The Case Western Reserve University School of Medicine has received a significant gift from Constance and James W. Brown of Chagrin Falls, President Barbara R. Snyder announced Thursday evening. The gift will help fund a new medical education and research building and headquarters for the School of Medicine, and puts the medical education and research building project more than halfway to the $50 million philanthropic goal.

The Browns’ generosity comes in honor of the school’s dean, Pamela B. Davis, who has treated their granddaughter for cystic fibrosis over several decades.

“Our granddaughter KC Bryan White is a cystic fibrosis patient. Dean Davis has been her principal caregiver for 30 years—through childhood, adolescence, marriage and motherhood. So we know the dean well.
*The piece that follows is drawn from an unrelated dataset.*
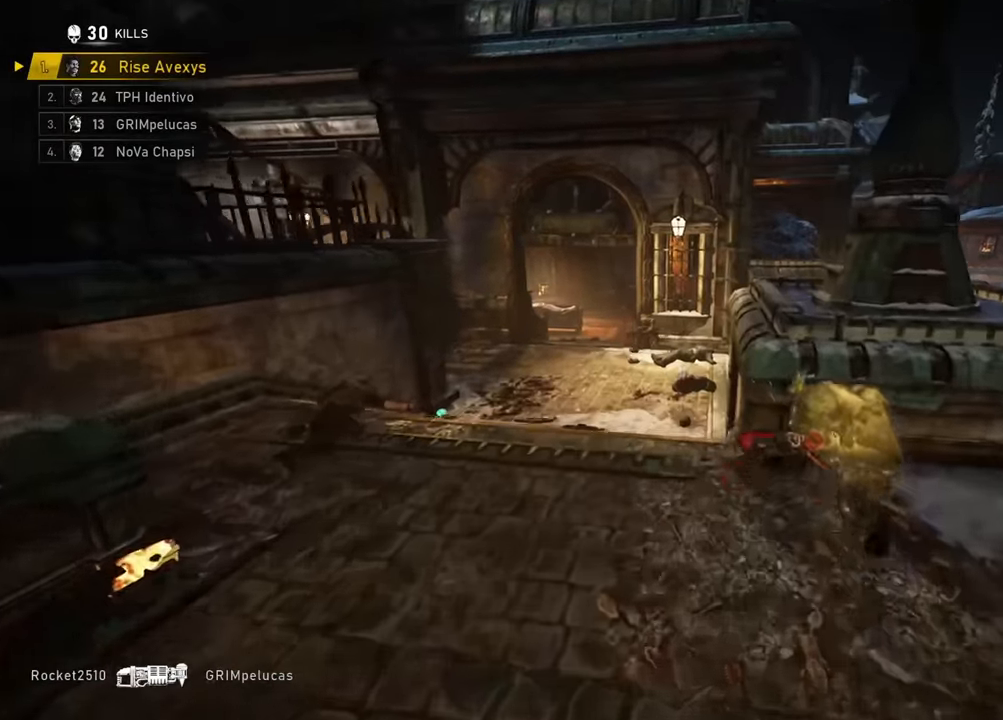
{"buttons": ["A"], "left_stick": "up-right", "right_stick": "center", "events": [[50, "A", "down"], [484, "left_stick", "up-right"]]}
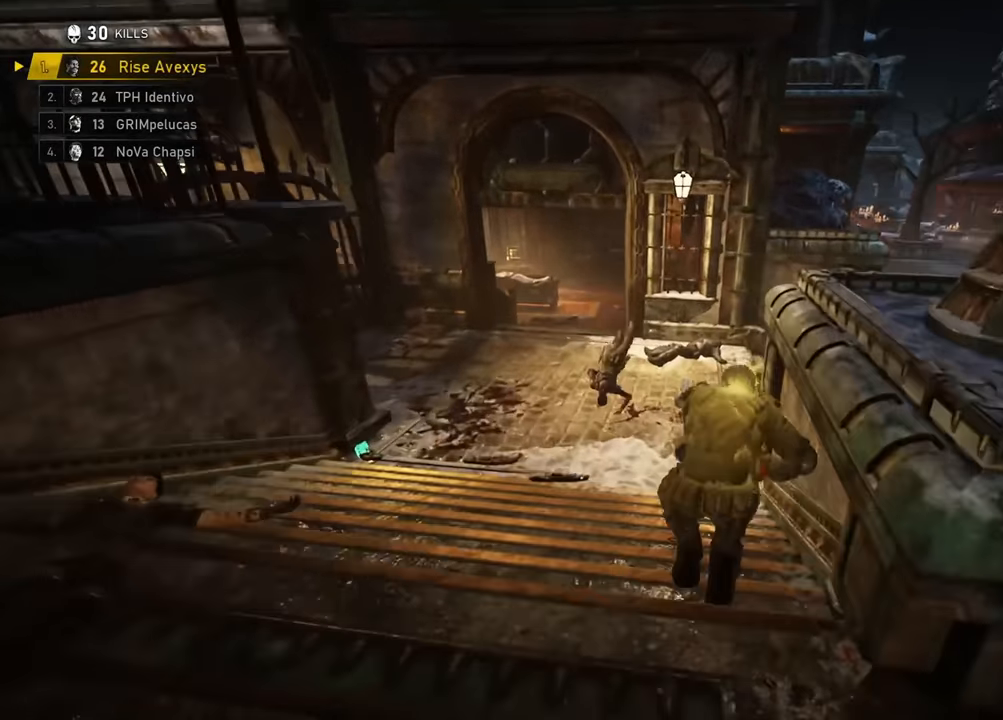
{"buttons": ["R2"], "left_stick": "up-left", "right_stick": "center", "events": [[133, "left_stick", "up-left"], [166, "A", "up"], [250, "right_stick", "down-left"], [367, "right_stick", "center"], [433, "R2", "down"]]}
We have learned to admire her without reservation. And above all, we have learned that she has a heart as big as all outdoors,” James Brown said. “We feel privileged to honor Dean Davis with our gift in support of the new medical education and research building.”

In recognition of her clinical contributions and the research strides she has made in the cystic fibrosis arena, the administrative suite in the new building will be named for Davis, per the Browns’ wishes.

“It has been a long trail from the day our granddaughter was diagnosed with cystic fibrosis to this day that we can anticipate a cure. We are grateful to all the people in the pulmonary department who have helped and encouraged their patients to fight hard and live life to the fullest. Pam Davis has been the head cheerleader for our family all these years. To be able to participate in a gift to the medical education and research building in Pam’s name is a wonderful way to show our support for all the people in this superb medical school,” Constance Brown said.

“I am overwhelmed, both by Jim and Connie’s personal tribute, and the level of support they have shown for this important capital project. With their gift, the School of Medicine will soon enter a new era of technology-enhanced medical education,” Davis said. “The building also will allow the School of Medicine to align our innovative curriculum with spectacular 21st century space appropriate to its design. The Browns have always been visionary supporters of our progress.”

The planned 160,000-square-foot education and research facility will incorporate the most modern technology, teaching and laboratory techniques. Academic spaces will mirror core curriculum elements, such as technologically enhanced small-group learning rooms, modern anatomy labs, wired lecture halls and independent study spaces. A key element will be the Mt. Sinai Skills and Simulation Center, which will be prominently located in the new facility. It also will serve as the home office of the Weatherhead Institute for Family Medicine and Community Health and a physical base for the institute’s community-engaged research and programs.

James Brown is chairman of Tailwind Technologies Inc., holding company of Hartzell Propeller Inc., in Piqua, Ohio. The Browns are longtime supporters of Cleveland medical organizations.